The foundation, created by the Simon Property Group, a mall developer, has established more than a dozen school sites, which it calls Educational Resource Centers, in malls across the nation. The foundation typically form partnerships with a local district or a consortium of districts. The foundation provides the classroom space; the school districts are responsible for staff and curriculum.

“This is for students who don’t do well in traditional settings,” says Bereson. “A lot of these kids are bright, but bored. It’s clearly not the best solution for everybody, but we are looking for opportunities to engage students.”

The facilities at each site are similar—a large community room and several smaller units for self-paced learning. The mall location also allows students to take advantage of internship opportunities with businesses in the shopping center or mall management itself.

After school hours, the space can still serve an educational purpose.
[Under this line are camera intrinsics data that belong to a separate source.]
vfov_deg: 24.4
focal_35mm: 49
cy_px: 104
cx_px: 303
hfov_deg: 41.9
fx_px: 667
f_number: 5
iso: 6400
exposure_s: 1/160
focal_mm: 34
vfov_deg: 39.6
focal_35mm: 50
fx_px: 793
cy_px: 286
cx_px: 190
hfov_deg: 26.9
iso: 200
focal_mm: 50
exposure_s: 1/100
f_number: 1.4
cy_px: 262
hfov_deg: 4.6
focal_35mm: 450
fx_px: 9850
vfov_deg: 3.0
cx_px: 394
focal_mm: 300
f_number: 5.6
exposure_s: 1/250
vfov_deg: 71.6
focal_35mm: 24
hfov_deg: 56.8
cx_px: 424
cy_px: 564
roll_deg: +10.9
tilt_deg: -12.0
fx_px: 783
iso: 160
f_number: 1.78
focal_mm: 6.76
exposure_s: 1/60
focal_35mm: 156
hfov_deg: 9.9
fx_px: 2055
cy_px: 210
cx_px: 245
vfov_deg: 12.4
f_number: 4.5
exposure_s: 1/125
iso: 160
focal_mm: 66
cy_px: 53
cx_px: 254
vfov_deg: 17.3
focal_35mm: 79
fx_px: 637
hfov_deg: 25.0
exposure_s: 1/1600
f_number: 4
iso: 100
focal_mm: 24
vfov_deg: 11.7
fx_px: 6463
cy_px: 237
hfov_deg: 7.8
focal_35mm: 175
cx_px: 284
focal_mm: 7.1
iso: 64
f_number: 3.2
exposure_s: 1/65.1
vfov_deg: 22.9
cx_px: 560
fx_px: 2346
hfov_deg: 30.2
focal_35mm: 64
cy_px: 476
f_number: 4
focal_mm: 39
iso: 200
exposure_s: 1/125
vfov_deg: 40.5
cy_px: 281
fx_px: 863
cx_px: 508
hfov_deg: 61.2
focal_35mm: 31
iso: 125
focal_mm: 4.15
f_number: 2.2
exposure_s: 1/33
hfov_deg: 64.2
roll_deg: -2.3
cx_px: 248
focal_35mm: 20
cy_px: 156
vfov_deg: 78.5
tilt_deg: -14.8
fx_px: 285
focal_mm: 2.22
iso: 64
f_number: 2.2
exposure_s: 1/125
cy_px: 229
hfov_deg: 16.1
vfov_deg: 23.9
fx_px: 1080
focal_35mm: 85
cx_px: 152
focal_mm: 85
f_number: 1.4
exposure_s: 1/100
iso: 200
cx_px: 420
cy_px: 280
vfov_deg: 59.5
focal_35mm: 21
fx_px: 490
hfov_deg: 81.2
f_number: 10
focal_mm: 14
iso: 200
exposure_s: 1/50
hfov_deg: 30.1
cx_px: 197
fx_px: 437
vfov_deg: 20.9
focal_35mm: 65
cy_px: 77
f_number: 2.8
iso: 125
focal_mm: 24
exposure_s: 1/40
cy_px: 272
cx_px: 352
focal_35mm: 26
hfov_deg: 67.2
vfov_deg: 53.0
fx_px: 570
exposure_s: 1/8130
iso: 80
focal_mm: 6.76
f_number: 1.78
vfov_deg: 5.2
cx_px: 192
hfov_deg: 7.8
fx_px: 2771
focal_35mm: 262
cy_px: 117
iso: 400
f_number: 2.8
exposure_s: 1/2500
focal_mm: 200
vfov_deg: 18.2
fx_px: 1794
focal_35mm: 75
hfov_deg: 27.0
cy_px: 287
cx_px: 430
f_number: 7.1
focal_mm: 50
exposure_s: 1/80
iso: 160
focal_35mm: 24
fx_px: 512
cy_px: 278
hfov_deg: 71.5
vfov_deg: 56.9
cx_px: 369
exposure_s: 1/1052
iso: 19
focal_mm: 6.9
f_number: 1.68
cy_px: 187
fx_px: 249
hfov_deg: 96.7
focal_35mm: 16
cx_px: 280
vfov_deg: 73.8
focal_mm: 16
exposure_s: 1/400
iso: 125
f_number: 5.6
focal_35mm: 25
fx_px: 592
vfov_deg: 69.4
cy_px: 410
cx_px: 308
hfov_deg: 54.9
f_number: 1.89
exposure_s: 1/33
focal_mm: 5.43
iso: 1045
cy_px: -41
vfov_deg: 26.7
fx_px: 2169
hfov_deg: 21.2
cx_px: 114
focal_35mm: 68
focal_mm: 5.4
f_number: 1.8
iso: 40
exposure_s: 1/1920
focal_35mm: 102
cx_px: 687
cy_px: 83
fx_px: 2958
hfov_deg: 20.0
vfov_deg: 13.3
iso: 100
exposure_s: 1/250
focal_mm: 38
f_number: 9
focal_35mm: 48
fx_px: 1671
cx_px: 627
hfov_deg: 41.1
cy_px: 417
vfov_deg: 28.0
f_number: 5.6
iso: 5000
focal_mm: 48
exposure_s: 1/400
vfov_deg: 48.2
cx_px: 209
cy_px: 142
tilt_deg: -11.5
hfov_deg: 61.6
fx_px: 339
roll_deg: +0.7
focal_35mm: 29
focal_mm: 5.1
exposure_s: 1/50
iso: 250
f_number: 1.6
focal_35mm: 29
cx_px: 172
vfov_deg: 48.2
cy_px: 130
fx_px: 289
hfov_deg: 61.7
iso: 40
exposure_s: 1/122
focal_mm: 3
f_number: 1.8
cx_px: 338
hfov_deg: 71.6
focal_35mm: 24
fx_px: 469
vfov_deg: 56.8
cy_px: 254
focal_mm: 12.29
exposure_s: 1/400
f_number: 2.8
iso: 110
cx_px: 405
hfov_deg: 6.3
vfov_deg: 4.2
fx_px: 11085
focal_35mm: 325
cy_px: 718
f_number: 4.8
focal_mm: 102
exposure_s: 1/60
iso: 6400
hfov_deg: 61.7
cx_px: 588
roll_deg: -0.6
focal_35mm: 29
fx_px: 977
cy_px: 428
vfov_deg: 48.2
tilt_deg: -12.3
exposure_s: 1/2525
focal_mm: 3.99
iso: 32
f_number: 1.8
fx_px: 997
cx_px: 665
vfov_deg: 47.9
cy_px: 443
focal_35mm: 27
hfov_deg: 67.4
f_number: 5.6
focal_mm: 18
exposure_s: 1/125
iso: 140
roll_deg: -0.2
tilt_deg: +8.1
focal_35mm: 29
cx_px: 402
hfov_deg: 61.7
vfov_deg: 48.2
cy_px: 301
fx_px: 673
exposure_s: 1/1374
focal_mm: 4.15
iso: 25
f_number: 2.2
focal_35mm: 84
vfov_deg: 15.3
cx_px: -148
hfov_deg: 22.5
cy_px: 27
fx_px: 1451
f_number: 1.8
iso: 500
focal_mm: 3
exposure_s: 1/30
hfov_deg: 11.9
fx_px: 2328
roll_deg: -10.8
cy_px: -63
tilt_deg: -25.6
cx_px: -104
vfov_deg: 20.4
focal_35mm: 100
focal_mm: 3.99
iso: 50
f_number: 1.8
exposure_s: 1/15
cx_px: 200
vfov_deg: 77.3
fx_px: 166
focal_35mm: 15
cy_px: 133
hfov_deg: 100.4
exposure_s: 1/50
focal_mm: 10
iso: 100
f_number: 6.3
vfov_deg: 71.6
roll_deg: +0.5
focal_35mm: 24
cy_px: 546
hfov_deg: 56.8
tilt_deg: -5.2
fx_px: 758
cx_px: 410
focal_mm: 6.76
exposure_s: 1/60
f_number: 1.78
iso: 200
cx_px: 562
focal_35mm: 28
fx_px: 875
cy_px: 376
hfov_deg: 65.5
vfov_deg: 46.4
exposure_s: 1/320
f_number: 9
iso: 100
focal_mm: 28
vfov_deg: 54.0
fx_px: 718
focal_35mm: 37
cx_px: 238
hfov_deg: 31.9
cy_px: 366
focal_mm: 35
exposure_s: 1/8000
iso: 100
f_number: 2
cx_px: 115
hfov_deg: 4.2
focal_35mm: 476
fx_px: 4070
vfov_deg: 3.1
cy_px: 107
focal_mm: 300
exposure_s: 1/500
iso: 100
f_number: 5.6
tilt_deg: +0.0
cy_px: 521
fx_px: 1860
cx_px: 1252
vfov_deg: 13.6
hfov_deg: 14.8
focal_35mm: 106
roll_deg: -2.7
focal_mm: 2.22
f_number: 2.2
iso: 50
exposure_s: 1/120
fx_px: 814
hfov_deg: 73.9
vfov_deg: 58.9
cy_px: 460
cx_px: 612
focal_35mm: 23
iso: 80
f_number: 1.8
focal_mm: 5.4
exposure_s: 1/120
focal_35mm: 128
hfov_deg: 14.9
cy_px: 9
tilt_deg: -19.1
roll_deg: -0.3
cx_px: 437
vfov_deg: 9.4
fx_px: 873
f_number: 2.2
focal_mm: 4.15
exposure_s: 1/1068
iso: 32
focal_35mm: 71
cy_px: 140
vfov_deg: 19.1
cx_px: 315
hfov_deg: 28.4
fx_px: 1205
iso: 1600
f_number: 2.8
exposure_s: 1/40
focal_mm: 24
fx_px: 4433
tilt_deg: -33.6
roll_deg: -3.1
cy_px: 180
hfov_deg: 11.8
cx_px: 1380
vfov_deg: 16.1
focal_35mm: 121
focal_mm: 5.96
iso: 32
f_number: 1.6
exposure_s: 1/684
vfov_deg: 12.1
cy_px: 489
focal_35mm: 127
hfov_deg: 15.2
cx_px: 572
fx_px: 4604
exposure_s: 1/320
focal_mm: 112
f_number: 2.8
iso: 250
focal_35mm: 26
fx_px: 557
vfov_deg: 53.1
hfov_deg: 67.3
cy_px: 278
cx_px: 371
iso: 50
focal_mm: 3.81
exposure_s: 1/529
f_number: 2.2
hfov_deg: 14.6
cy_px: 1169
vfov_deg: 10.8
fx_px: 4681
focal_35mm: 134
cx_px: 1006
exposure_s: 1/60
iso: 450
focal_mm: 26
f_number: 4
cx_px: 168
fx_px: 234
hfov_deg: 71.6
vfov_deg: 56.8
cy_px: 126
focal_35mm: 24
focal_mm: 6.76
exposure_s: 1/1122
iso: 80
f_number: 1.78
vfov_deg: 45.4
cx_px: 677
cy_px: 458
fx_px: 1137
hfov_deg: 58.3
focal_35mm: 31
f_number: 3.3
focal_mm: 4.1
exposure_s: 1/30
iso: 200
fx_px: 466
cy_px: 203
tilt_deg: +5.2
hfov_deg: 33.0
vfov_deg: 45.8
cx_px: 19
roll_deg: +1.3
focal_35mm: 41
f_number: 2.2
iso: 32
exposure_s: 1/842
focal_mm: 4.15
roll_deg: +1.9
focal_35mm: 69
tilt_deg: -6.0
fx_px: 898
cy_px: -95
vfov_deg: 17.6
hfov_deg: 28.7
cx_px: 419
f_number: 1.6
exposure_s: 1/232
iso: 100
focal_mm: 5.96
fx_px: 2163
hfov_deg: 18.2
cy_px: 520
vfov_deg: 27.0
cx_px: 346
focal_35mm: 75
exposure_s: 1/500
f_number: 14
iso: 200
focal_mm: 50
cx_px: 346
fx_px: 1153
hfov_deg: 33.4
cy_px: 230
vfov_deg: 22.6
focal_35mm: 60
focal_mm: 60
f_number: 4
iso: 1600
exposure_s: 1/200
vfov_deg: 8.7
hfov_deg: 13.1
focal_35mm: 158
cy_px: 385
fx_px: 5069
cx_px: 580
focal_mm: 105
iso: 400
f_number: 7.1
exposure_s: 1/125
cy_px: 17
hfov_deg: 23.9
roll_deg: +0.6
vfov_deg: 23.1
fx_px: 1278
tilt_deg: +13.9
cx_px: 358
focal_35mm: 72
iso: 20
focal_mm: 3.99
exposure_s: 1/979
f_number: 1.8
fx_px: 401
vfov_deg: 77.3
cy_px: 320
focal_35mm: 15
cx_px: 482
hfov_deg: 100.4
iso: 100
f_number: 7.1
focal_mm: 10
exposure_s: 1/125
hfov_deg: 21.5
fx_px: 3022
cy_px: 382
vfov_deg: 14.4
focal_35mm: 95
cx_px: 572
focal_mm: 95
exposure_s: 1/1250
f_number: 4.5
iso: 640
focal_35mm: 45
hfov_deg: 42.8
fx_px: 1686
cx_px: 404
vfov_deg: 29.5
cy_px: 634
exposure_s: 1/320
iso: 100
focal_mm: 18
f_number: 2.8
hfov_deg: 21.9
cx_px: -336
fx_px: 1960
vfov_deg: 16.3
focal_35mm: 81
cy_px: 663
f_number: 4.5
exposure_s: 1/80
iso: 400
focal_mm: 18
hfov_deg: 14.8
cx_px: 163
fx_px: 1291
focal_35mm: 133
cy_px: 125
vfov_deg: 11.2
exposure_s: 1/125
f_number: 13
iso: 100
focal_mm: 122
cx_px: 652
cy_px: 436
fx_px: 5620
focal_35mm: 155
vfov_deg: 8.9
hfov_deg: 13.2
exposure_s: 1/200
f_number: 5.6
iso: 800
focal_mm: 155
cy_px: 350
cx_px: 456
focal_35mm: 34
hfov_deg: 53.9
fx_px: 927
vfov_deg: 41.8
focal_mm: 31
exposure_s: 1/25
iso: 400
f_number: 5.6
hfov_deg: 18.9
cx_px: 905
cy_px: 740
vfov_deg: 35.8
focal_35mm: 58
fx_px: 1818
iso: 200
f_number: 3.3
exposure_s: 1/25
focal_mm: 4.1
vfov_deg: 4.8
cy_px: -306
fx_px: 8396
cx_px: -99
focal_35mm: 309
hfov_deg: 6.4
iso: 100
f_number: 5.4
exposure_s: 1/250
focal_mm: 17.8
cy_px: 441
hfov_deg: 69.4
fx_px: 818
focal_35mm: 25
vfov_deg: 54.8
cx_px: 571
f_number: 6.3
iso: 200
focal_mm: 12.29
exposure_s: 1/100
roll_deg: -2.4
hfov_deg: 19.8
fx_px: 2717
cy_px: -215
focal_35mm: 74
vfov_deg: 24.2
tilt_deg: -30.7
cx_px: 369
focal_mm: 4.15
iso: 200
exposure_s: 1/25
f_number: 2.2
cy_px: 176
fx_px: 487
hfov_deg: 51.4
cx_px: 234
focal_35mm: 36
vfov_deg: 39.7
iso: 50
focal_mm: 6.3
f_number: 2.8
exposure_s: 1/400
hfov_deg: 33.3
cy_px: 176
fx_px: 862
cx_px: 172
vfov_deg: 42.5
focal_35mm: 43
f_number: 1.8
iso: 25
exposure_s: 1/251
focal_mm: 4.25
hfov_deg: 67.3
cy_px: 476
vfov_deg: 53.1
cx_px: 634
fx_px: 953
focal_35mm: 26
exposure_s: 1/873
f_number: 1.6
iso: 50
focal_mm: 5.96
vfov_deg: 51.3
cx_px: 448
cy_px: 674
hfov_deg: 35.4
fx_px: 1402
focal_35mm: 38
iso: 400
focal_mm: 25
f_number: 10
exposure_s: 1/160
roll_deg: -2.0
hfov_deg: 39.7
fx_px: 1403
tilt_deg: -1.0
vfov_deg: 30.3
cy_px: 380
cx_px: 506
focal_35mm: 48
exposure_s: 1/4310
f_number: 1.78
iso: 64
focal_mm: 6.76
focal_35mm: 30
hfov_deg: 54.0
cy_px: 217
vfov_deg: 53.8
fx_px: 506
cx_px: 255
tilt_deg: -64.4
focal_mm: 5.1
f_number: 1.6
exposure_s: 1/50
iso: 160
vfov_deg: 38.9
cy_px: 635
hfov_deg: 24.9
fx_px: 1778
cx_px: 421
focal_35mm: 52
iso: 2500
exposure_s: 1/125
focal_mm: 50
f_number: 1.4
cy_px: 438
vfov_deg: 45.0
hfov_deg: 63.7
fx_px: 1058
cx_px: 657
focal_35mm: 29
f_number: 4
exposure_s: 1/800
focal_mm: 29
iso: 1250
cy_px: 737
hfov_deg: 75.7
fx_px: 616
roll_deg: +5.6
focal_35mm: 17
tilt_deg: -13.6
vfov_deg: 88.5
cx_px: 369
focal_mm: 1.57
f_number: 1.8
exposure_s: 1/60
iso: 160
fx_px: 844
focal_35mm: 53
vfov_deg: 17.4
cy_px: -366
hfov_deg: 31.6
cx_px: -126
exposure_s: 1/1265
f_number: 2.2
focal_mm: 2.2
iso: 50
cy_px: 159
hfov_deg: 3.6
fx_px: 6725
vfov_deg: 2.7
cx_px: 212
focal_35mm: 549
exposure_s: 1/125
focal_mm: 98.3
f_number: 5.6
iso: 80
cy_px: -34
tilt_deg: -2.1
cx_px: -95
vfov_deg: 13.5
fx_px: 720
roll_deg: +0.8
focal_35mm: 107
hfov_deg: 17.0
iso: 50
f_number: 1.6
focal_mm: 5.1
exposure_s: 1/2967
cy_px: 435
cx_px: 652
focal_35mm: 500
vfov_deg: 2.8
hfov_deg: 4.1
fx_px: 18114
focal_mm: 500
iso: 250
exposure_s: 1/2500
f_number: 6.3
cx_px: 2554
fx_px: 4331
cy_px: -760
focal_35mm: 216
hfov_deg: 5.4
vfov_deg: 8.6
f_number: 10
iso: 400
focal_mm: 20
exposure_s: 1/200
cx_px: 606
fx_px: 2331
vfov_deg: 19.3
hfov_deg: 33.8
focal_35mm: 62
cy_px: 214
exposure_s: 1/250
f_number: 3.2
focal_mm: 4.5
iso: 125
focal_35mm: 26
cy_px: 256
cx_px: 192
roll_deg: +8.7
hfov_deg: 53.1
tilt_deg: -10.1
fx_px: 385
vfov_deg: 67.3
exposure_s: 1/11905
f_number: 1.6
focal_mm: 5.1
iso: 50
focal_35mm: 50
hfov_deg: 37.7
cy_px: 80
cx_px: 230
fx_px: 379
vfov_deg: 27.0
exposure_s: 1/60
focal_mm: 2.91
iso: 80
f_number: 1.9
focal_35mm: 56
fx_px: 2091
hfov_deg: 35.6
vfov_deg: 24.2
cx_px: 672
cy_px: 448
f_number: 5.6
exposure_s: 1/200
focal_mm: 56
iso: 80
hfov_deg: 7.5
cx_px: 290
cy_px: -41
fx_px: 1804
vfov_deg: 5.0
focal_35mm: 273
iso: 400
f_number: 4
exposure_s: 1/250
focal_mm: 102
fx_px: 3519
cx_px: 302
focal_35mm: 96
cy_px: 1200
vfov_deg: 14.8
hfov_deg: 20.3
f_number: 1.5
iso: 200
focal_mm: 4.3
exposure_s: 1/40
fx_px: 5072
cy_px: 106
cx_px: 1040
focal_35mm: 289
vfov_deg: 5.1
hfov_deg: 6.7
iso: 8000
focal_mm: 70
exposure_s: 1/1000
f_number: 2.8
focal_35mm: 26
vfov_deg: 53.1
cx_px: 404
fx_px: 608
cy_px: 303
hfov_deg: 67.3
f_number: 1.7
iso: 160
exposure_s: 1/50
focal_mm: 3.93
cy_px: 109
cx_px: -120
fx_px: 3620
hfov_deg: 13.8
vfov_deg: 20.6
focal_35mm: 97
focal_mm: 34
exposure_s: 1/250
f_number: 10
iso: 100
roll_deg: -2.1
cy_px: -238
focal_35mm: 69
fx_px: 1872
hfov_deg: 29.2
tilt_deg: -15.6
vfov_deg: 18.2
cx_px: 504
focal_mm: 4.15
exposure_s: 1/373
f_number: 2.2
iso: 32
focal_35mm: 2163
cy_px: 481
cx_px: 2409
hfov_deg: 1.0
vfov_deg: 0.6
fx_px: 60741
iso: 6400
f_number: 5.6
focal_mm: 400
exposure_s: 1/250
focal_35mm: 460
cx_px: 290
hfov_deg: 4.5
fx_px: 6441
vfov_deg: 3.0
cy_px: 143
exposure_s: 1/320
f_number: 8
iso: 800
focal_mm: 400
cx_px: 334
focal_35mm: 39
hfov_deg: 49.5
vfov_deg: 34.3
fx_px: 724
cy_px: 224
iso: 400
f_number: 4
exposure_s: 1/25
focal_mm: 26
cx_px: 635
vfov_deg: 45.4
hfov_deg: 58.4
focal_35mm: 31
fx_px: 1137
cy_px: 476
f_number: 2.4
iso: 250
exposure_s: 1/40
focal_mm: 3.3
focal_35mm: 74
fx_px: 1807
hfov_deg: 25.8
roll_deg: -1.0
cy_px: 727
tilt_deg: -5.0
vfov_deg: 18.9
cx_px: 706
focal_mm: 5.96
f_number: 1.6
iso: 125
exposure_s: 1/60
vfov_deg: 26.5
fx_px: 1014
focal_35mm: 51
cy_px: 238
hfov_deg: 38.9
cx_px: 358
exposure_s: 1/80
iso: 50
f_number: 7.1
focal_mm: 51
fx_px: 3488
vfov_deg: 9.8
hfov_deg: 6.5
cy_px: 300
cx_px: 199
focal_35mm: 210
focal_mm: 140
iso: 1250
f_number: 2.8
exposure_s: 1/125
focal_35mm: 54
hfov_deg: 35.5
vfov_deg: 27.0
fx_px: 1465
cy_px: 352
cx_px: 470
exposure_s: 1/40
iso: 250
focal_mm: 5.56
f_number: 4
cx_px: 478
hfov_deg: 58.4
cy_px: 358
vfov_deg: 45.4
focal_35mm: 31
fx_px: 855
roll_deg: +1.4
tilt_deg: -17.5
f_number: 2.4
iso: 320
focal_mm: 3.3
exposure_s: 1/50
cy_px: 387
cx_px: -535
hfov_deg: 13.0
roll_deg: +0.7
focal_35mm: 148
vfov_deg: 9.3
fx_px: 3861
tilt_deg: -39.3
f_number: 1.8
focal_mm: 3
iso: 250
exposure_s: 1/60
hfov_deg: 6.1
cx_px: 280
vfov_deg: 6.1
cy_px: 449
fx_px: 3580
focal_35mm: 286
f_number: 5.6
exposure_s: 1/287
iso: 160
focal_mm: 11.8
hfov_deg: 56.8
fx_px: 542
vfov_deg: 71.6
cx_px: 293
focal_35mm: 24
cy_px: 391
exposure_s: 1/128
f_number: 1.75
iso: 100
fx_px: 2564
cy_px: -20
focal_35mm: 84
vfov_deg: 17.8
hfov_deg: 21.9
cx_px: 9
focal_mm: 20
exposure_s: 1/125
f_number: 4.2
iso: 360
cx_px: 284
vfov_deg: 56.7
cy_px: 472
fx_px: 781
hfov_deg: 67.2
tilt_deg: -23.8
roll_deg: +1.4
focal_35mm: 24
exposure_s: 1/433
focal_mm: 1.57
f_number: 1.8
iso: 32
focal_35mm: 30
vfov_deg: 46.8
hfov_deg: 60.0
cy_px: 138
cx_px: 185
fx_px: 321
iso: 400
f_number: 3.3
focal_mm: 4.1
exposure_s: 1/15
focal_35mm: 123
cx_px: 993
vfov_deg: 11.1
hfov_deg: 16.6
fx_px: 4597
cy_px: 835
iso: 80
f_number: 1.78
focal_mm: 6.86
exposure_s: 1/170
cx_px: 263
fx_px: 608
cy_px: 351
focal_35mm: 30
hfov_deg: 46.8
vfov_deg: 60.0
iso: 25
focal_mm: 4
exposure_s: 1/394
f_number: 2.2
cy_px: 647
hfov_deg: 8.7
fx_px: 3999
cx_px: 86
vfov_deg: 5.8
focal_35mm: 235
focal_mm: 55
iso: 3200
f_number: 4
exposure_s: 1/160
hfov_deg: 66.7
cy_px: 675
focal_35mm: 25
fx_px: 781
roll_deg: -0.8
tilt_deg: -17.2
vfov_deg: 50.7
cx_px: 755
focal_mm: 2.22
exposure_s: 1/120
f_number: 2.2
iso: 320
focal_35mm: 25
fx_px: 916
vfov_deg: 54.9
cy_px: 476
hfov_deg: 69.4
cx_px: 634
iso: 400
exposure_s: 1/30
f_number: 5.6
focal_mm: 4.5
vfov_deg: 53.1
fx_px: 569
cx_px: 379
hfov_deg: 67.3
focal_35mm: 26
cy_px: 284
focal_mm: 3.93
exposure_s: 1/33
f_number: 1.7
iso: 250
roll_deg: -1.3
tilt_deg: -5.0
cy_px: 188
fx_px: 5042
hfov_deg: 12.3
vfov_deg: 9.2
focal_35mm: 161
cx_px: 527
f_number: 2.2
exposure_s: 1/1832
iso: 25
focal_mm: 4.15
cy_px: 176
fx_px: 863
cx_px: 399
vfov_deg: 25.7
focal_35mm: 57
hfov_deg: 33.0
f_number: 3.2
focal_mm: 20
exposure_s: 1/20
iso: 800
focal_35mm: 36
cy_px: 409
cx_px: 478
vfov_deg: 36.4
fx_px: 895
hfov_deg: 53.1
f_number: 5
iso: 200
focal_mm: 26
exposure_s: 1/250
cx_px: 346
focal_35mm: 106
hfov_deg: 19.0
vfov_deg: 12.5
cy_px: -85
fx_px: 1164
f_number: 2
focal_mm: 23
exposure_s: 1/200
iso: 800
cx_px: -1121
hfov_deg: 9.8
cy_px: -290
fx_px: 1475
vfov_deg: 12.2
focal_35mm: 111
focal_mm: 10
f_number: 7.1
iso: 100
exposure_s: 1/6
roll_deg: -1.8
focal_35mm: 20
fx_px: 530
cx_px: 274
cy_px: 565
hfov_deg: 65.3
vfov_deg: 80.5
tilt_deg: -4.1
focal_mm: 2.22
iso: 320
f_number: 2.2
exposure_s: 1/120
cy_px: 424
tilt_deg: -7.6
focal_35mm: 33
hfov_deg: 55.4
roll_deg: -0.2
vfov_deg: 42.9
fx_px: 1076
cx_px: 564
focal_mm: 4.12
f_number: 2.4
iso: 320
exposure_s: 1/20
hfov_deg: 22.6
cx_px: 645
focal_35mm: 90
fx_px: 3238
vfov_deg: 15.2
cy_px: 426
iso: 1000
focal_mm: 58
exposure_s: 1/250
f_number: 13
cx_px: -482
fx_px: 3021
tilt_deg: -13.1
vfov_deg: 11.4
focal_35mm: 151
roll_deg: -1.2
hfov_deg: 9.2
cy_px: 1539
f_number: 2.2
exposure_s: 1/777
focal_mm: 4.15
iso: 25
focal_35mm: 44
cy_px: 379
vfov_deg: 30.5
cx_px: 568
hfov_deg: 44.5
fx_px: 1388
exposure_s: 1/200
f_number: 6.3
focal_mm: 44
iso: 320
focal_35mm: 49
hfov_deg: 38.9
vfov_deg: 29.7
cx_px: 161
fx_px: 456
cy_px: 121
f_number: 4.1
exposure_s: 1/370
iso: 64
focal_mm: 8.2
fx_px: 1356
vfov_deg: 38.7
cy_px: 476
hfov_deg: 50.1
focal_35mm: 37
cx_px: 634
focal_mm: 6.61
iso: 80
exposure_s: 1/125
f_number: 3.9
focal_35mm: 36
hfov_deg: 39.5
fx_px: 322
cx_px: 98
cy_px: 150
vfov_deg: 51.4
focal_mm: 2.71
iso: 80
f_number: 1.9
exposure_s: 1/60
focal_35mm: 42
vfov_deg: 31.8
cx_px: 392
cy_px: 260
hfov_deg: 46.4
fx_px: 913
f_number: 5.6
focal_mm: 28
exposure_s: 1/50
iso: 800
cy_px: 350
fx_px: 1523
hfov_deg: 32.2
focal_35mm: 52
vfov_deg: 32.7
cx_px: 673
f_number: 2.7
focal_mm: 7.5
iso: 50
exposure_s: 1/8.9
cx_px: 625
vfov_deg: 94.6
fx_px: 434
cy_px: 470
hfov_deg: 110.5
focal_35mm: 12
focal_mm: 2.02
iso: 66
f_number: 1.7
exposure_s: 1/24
Many sites offer community education courses.

As classes in malls become more common, people might begin to judge schools not by what they look like but by how well students learn.

“In 10 years, people might think of a mall setting for a school as almost semi-traditional,” says Bereson.

SIDEBAR: Do your homework

Before taking over a former retail space, school officials need to make sure that the previous tenants didn’t leave behind problems that could harm students. Rick Conrad, assistant superintendent with the Cartwright Elementary District in Phoenix, Ariz., says that prior to the district’s purchase of a former shopping mall, the facility was checked thoroughly for asbestos and other potential hazards.

Part of the site had housed an automotive business, so the district tested to make sure there was no oil contamination. School officials also tested the structure of the mall itself to ensure it had not deteriorated while it was uninhabited.

“You have to do your homework before you get in there,” says Conrad.

When placing a school facility in a retail environment, districts also need to be vigilant about who the neighbors will be. In the Cartwright district, the mall developer still owns about a third of the property, and the presence of the school could revitalize the area and attract more businesses.

“We controlled that as part of the purchase,” says Conrad. “The space cannot be rented for inappropriate or incompatible uses.”